DATA FOR THE TASK:
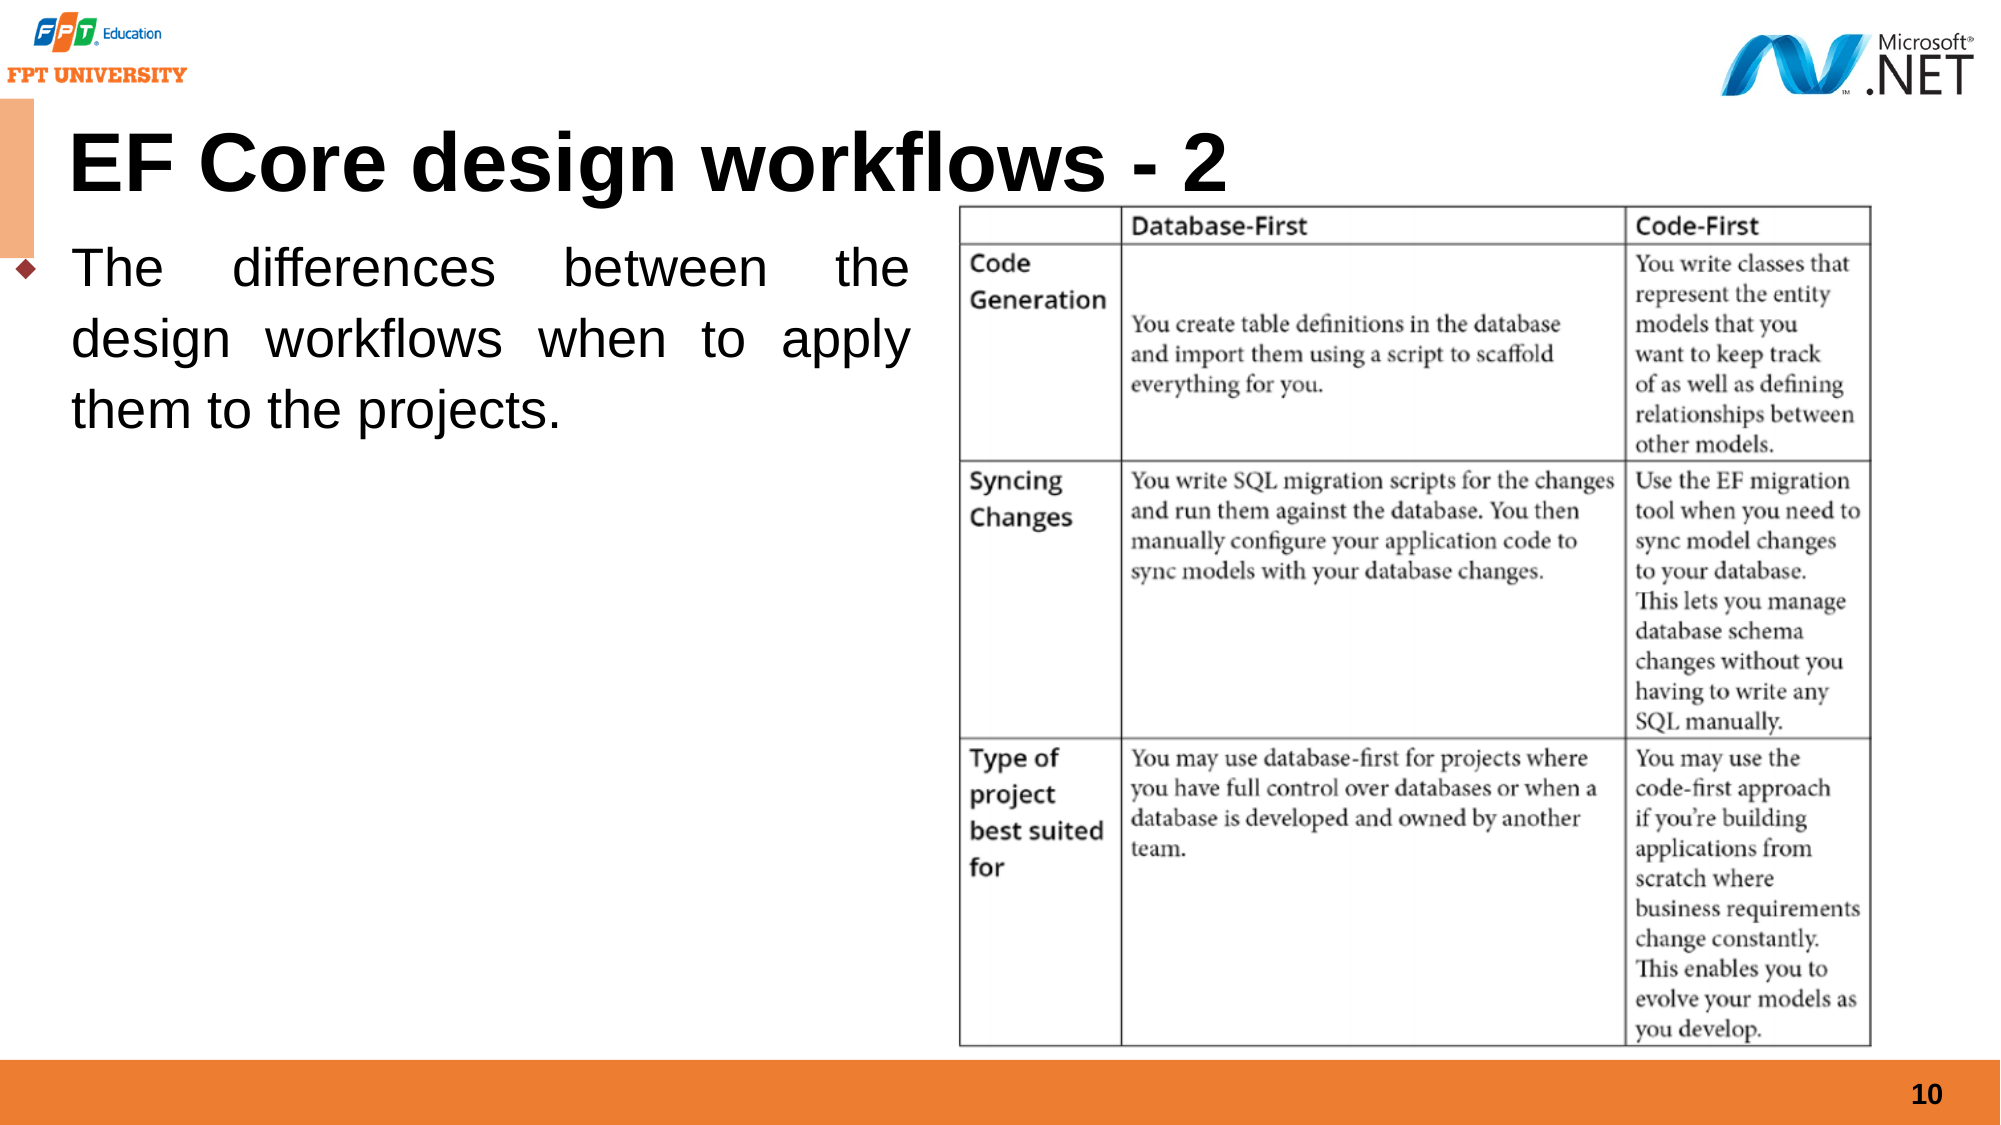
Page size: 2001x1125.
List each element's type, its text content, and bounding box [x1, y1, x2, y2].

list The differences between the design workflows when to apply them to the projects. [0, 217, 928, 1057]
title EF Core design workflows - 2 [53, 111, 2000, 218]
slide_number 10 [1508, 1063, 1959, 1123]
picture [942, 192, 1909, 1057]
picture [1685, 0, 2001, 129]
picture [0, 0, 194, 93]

WHAT IS REQUIRED: Return all the material exactly, skipping pictures.

RESPONSE BOX:
Page size: 2001x1125.
List each element's type, its text content, and bounding box [x1, y1, x2, y2].

list The differences between the design workflows when to apply them to the projects. [0, 217, 928, 1057]
title EF Core design workflows - 2 [53, 111, 2000, 218]
slide_number 10 [1508, 1063, 1959, 1123]
picture [942, 192, 1909, 1057]
picture [1685, 0, 2001, 129]
picture [0, 0, 194, 93]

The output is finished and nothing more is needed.